When my family was looking for a place to set down roots a few years ago, we wanted to move here because of Rochester's high ratio of arts to people. For a town this size, we have a lot of public and private money and energy dedicated to visual arts, theatre, dance, and music.
What no one tells you, though, is just how strong the city is in music education and performance. Sure, they tell you about how the Eastman School frequently tops the Julliard as best music school in the country. And they'll tell you how the international jazz festival draws some serious talent. They'll even tell you that many musicians who come for the schools end up loving it and staying, which might explain the extraordinary number of ensembles we have.
This time of year it's abundantly clear that Rochester is a musician's wonderland, with performances by the Oratorio Society, Madrigalia, Harmonic Brass, Penfield Symphony, Musica Nova, and Cello Divas, to name a few, in every room and hall that can hold more than 10 chairs.
But what they don't tell you is that nearly everyone in this town is a classically trained musician and/or a serious classical or jazz fan. And if you've spent your life devoted to rock's throbbing beat and wailing guitars, you quickly realize how alone you are.
I don't know where I was when the rest of my cohort was learning about classical music, wine, and home decorating. I was probably sitting on a trash-picked couch drinking beer while a boombox blasted the Clash.
Sure, it's great to live in a town with such a rich tradition of music. But, as an outsider, I see a sinister side. It's no accident that we have so many musicians here. Historically, Rochester has attracted all sorts of oddballs and activists --- spirit rappers, other cultists, temperance agitators, and early women's libbers.
And, like those first rabble rousers, musicians are determined to infiltrate every aspect of our lives. Everywhere you go you can see them --- shouldering big instrument cases down East Avenue, or dressed in black formal evening wear filing into Hochstein.

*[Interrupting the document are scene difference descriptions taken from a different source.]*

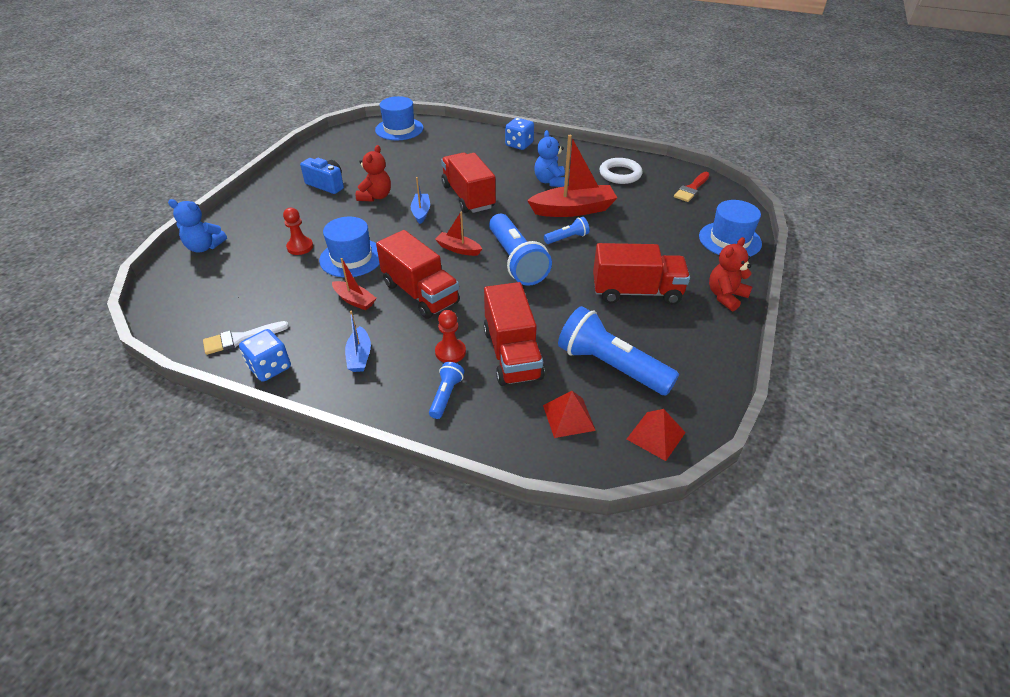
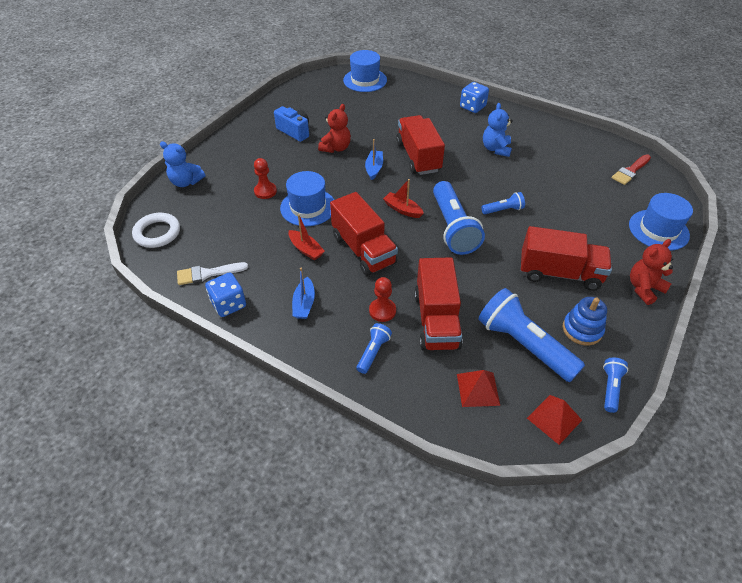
camera: 10 degrees right, 5 degrees up
red boat [527,135,617,217] -> none
white ring [599,158,642,184] -> white ring moved to [132,213,180,248]
none -> blue stacking toy [563,297,607,346]
none -> blue flashlight [603,357,628,413]

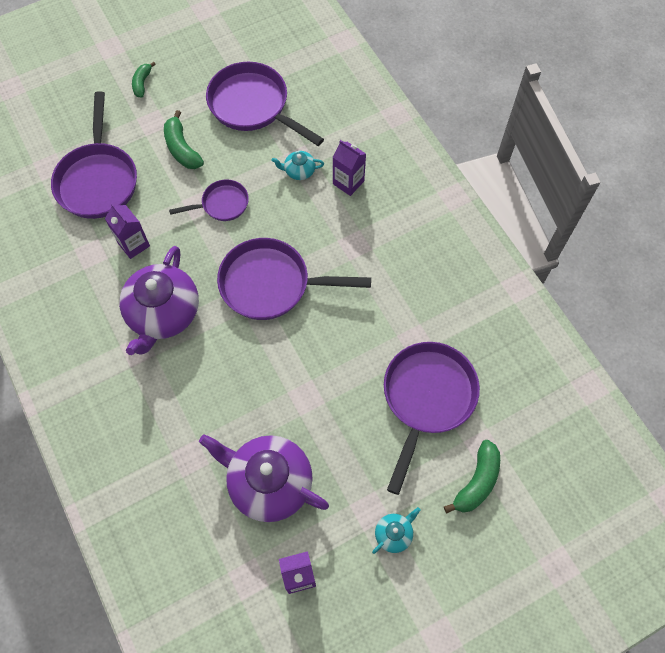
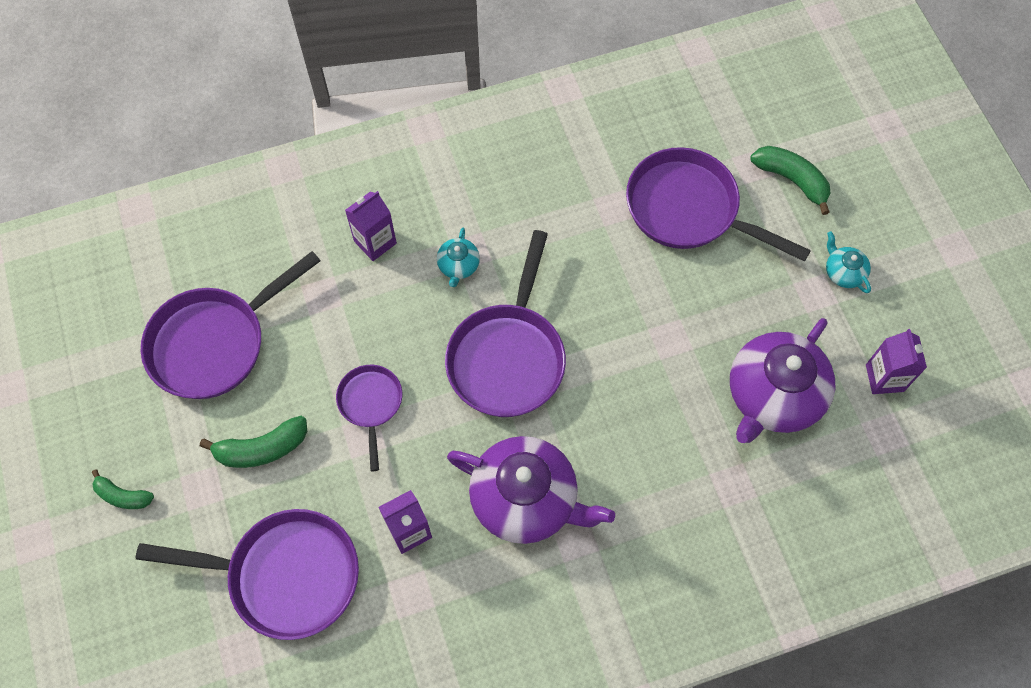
camera: 80 degrees left, 0 degrees up
turquoise teapot [272,151,324,180] -> turquoise teapot moved to [437,227,480,287]

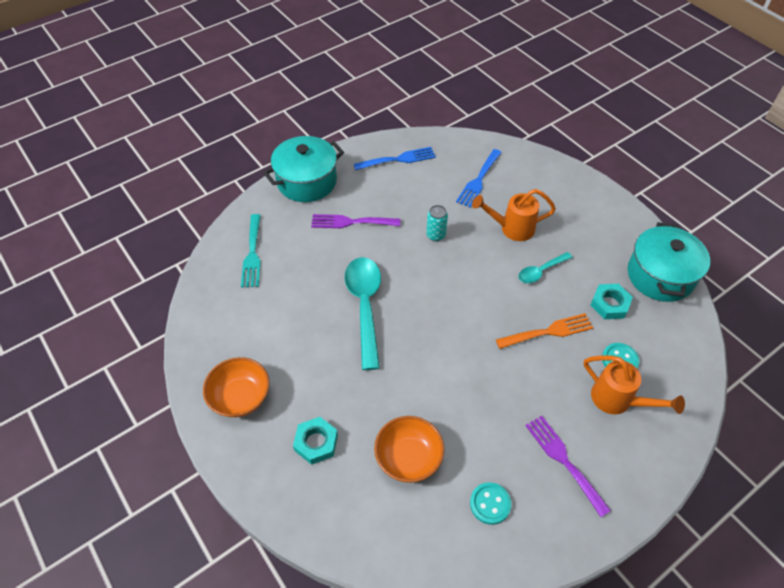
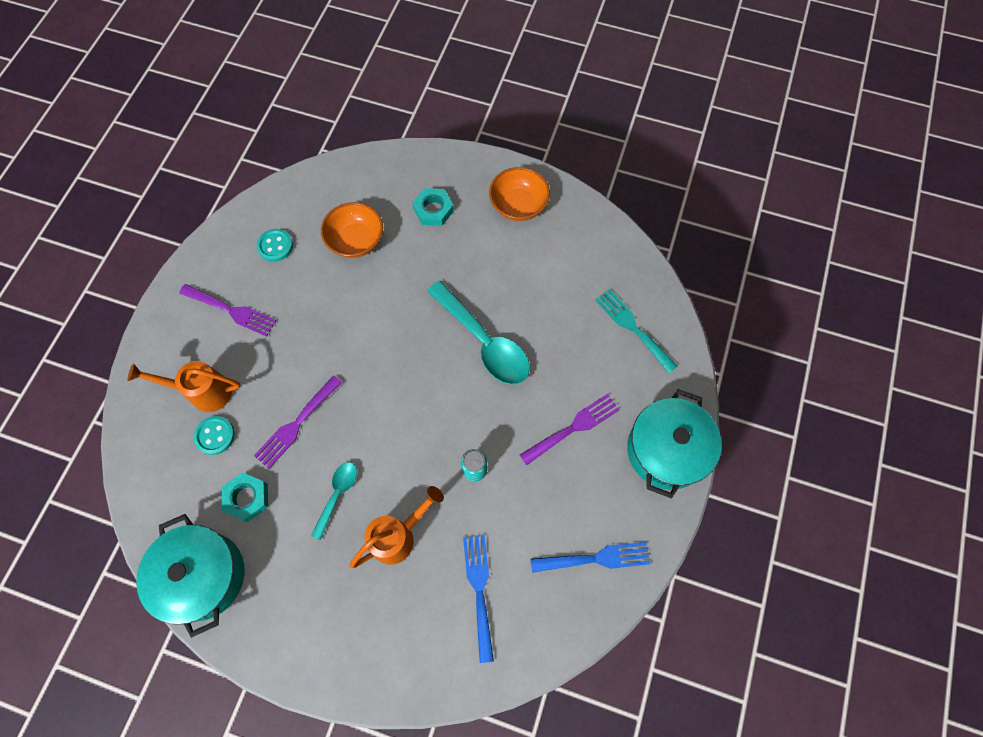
camera: 145 degrees right, 15 degrees up
blue fork [354,147,436,170] -> blue fork turned 135 degrees counterclockwise [531,542,650,573]
orange fork [496,313,593,349] -> purple fork [254,375,342,469]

They play classical music in churches and concert halls, jazz in clubs and meeting halls, and some even play folk music for the unsuspecting in coffee houses and schools.
Like all suspect subcultures, musicians have their own vocabulary and written language and they often dress alike. Instead of the rhetoric of yesteryear, they persuade through music, a powerful drug. These highly trained professionals are playing the soundtracks of our lives. What do they want here?
They want our children. They already have mine.
It started out innocently enough, when my husband and I signed up our two sons, then ages five and eight, for piano lessons at Eastman School's Community Education Division. I had read somewhere that kids who play an instrument grow a whole new brain lobe or something. Nothing wrong with that. Plus, during their lessons, I'd get to wait at Java's drinking cappuccino in the sun for an hour every week. Win-win.
At first, I was impressed. It's hard not to be. We'd sweep up the grand hall and wide marble stairs to the tiny rooms jammed with pianos as college students hustled past. The whole place has the feel of an urban European university --- too small, too crowded, but totally worth it. And the halls are alive with the sound of music: In addition to the plink-plinking of piano lessons, we heard sopranos singing, violins stringing, and trumpets blaring.
Newspaper clippings about Eastman teachers and grads who have made good papered the walls, causing dopey little thought bubbles to form over my head, "Maybe my kids will be famous someday." I felt we were part of something big.
I was only half right: My kids were part of something big. About three months into lessons, when my son pointed to one of those little black marks in his piano book and asked me which note it was, I realized that I'd lost them. Note? I had no idea which note it was. I, the Giver of Life, Love, and all Baked Goods, couldn't help my child. The musicians had my children. They had taught them the secret language. And then they made me buy little ties and dress shoes so my sons could perform in their recitals.
My sons love to play piano. I should quit pouting. But I still don't get classical music. I harbor little fantasies about a School of Rock fate for my kids, where they ditch this fancy music and start a rock band.
The sick thing about classical training, though, is that once they've got their hooks in you, they've got you for life. Trust me, I learned the hard way.
When I fell in love with my husband, he was playing lead guitar loudly and badly in a great band. He had it all --- the long greasy hair, the torn jeans, the snarl. When we got hitched, he traded his ax for grad school and a haircut. I've never forgiven him. It turns out he played piano and clarinet as a lad and, when he became an adult, his classical background emerged like an alien clawing its way out of his chest.
So, tonight, like musicians all across Rochester who will gather to make merry, my husband and sons will play the piano together. They do this every night. With their neat hair and sweater vests they form a lovely Norman Rockwell vignette. Take no notice of that skulking figure in the background wearing headphones. She doesn't belong here.